**What is being asked**
Only the lines from the start of the data through the line containing "Silva: subidas de impostos para os" should be written out, exactly as they are, with both ends included and the pictures left out.

**Exercise materials**
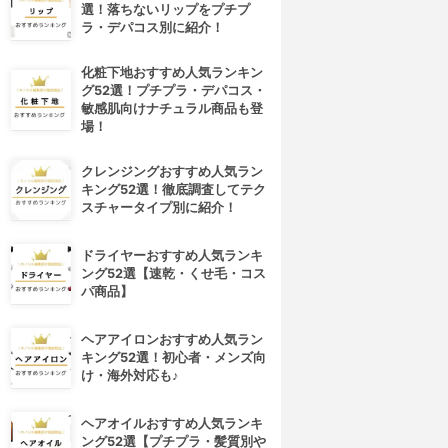
選！落ちないリップをプチプ
ラ・デパコス別に紹介！
化粧下地おすすめ人気ランキン
グ52選！プチプラ・デパコス・
敏感肌向けナチュラル商品も登
場！
クレンジングおすすめ人気ラン
キング52選！徹底調査してテク
スチャータイプ別に紹介！
ドライヤーおすすめ人気ランキ
ング52選【速乾・くせ毛・コス
パ商品】
ヘアアイロンおすすめ人気ラン
キング52選！初心者・メンズ向
け・海外対応も♪
ヘアオイルおすすめ人気ランキ
ング52選【プチプラ・髪質別や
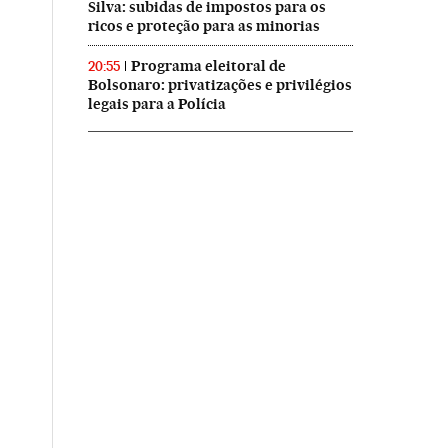
Silva: subidas de impostos para os
ricos e proteção para as minorias
Programa eleitoral de
20:55
Bolsonaro: privatizações e privilégios
legais para a Polícia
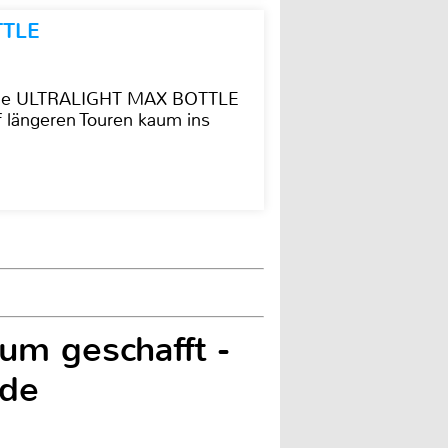
TTLE
t die ULTRALIGHT MAX BOTTLE
f längeren Touren kaum ins
m geschafft -
nde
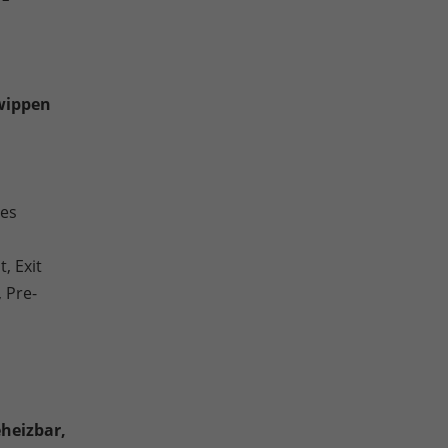
twippen
ies
, Exit
, Pre-
eheizbar,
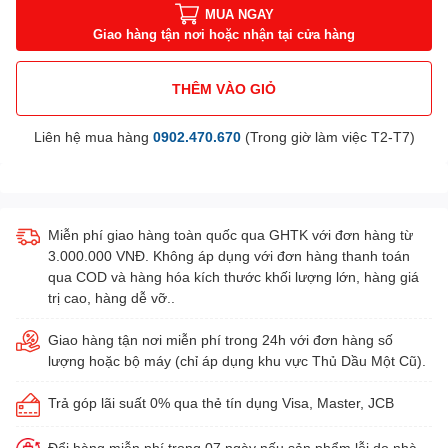
MUA NGAY
Giao hàng tận nơi hoặc nhận tại cửa hàng
THÊM VÀO GIỎ
Liên hệ mua hàng
0902.470.670
(Trong giờ làm việc T2-T7)
Miễn phí giao hàng toàn quốc qua GHTK với đơn hàng từ
3.000.000 VNĐ. Không áp dụng với đơn hàng thanh toán
qua COD và hàng hóa kích thước khối lượng lớn, hàng giá
trị cao, hàng dễ vỡ..
Giao hàng tận nơi miễn phí trong 24h với đơn hàng số
lượng hoặc bộ máy (chỉ áp dụng khu vực Thủ Dầu Một Cũ).
Trả góp lãi suất 0% qua thẻ tín dụng Visa, Master, JCB
Đổi hàng miễn phí trong 07 ngày nếu sản phẩm lỗi do nhà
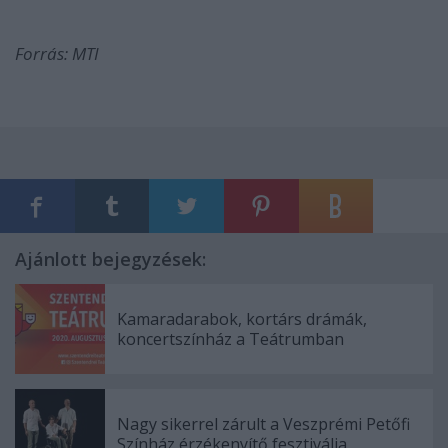
Forrás: MTI
Ajánlott bejegyzések:
Kamaradarabok, kortárs drámák,
koncertszínház a Teátrumban
Nagy sikerrel zárult a Veszprémi Petőfi
Színház érzékenyítő fesztiválja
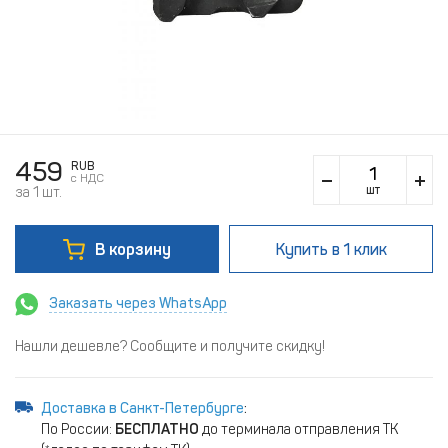
459
RUB
c НДС
шт
за 1 шт.
В корзину
Купить
в 1 клик
Заказать через WhatsApp
Нашли дешевле? Сообщите и получите скидку!
Доставка в Санкт-Петербурге
:
По России:
БЕСПЛАТНО
до терминала отправления ТК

**Solution to this exercise**
選！落ちないリップをプチプ
ラ・デパコス別に紹介！
化粧下地おすすめ人気ランキン
グ52選！プチプラ・デパコス・
敏感肌向けナチュラル商品も登
場！
クレンジングおすすめ人気ラン
キング52選！徹底調査してテク
スチャータイプ別に紹介！
ドライヤーおすすめ人気ランキ
ング52選【速乾・くせ毛・コス
パ商品】
ヘアアイロンおすすめ人気ラン
キング52選！初心者・メンズ向
け・海外対応も♪
ヘアオイルおすすめ人気ランキ
ング52選【プチプラ・髪質別や
Silva: subidas de impostos para os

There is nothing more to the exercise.